America’s Sports Foremother
Billie Jean, who had, of course, backed Caitlyn in her transition, went on to join a vanguard of women stars supporting transgender athletes — and no, she never ran for the governorship of anything. In short, her stands, personal and political, offer a remarkable progressive roadmap for my own 60-odd years covering sports. The very first time I met her, in the late 1960s, she was only 26 and already under attack. “Almost every day for the last four years,” she complained, “someone comes up to me and says, ‘Hey, when are you going to have children?’ I say, ‘I’m not ready yet.’ They say, ‘Why aren’t you at home?’”
She responded that she would answer that question this way: “Why don’t you go ask Rod Laver why he isn’t at home? I’m a breadwinner, too.” Laver was then the best men’s player.
She was mocked and berated for her stances in much the same way that, at the time, Black athletes who protested unfair treatment were marked as “ungrateful Negroes.” Blacks were told to go back to Africa, women like Billie Jean to the kitchen.

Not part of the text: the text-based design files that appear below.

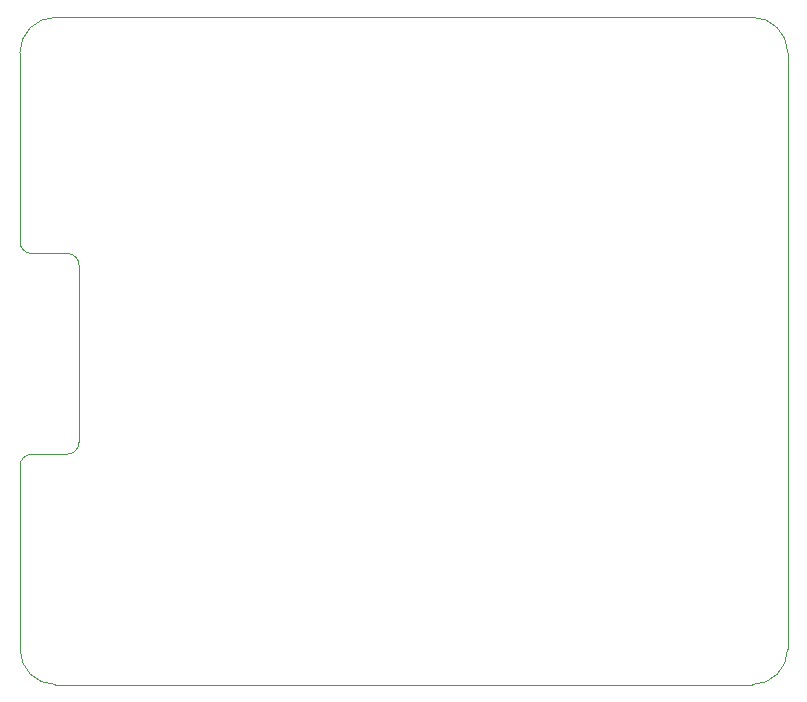
<source format=gbr>
G04 #@! TF.GenerationSoftware,KiCad,Pcbnew,(5.1.5)-3*
G04 #@! TF.CreationDate,2020-11-16T12:55:27+01:00*
G04 #@! TF.ProjectId,bus_raspi,6275735f-7261-4737-9069-2e6b69636164,rev?*
G04 #@! TF.SameCoordinates,Original*
G04 #@! TF.FileFunction,Profile,NP*
%FSLAX46Y46*%
G04 Gerber Fmt 4.6, Leading zero omitted, Abs format (unit mm)*
G04 Created by KiCad (PCBNEW (5.1.5)-3) date 2020-11-16 12:55:27*
%MOMM*%
%LPD*%
G04 APERTURE LIST*
%ADD10C,0.050000*%
%ADD11C,0.120000*%
G04 APERTURE END LIST*
D10*
X3000000Y-56500000D02*
X62000000Y-56500000D01*
D11*
X65000000Y-53500000D02*
G75*
G02X62000000Y-56500000I-3000000J0D01*
G01*
D10*
X65000000Y-53500000D02*
X65000000Y-3000000D01*
D11*
X3000000Y-56500000D02*
G75*
G02X0Y-53500000I0J3000000D01*
G01*
X62000000Y0D02*
G75*
G02X65000000Y-3000000I0J-3000000D01*
G01*
X0Y-3000000D02*
G75*
G02X3000000Y0I3000000J0D01*
G01*
D10*
X62000000Y0D02*
X3000000Y0D01*
X0Y-18500000D02*
X0Y-19000000D01*
X4000000Y-20000000D02*
X1000000Y-20000000D01*
X5000000Y-36000000D02*
G75*
G02X4000000Y-37000000I-1000000J0D01*
G01*
X0Y-3000000D02*
X0Y-18500000D01*
X1000000Y-37000000D02*
X4000000Y-37000000D01*
X0Y-38000000D02*
G75*
G02X1000000Y-37000000I1000000J0D01*
G01*
X1000000Y-20000000D02*
G75*
G02X0Y-19000000I0J1000000D01*
G01*
X5000000Y-36000000D02*
X5000000Y-21000000D01*
X0Y-53500000D02*
X0Y-38000000D01*
X4000000Y-20000000D02*
G75*
G02X5000000Y-21000000I0J-1000000D01*
G01*
M02*

</source>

Through her activism, serious introspection, protests, even rants, and more recently Twitter volleys, Billie Jean has continued to adapt to her times. She told me recently that, through therapy, she had come to understand how she had used sports competition as an escape from everyday life, as “a way of putting off all the issues that need eventually to be addressed,” including coming out to her aging parents.
Once she stopped playing tennis regularly, she said, she found herself substituting binge eating for the addiction of competitive matches.
“You don’t need to face fears when you can focus on the next match,” was how she put it.
In her late sixties, she began revising the symbolism of the Battle of the Sexes, an event adapted for a 2017 film starring Emma Stone. Now, however, she described it to me in terms more fitting for the sensibilities of her fellow boomers — less a battle of the sexes than, in her phrase, an alliance of the ages.
In retrospect, she said, the late Bobby Riggs had not been as much a masculine symbol to be bested as a role model for successful aging and for the principle of never giving up. She won, she added, because she took him seriously and respected what he had done in his past. He wasn’t some hustler to her still looking for his moment, but a player who had won the singles, doubles, and mixed doubles at Wimbledon in 1939, and so could never be taken for granted.
The ultimate lesson, she declared on the cusp of her own old age, was respect your elders.
Now in her late seventies, one of those very elders (with America’s premier tennis center named after her), and an icon of sports, women’s rights, and LGBT rights, she seems ever more clearly number one — and our foremother.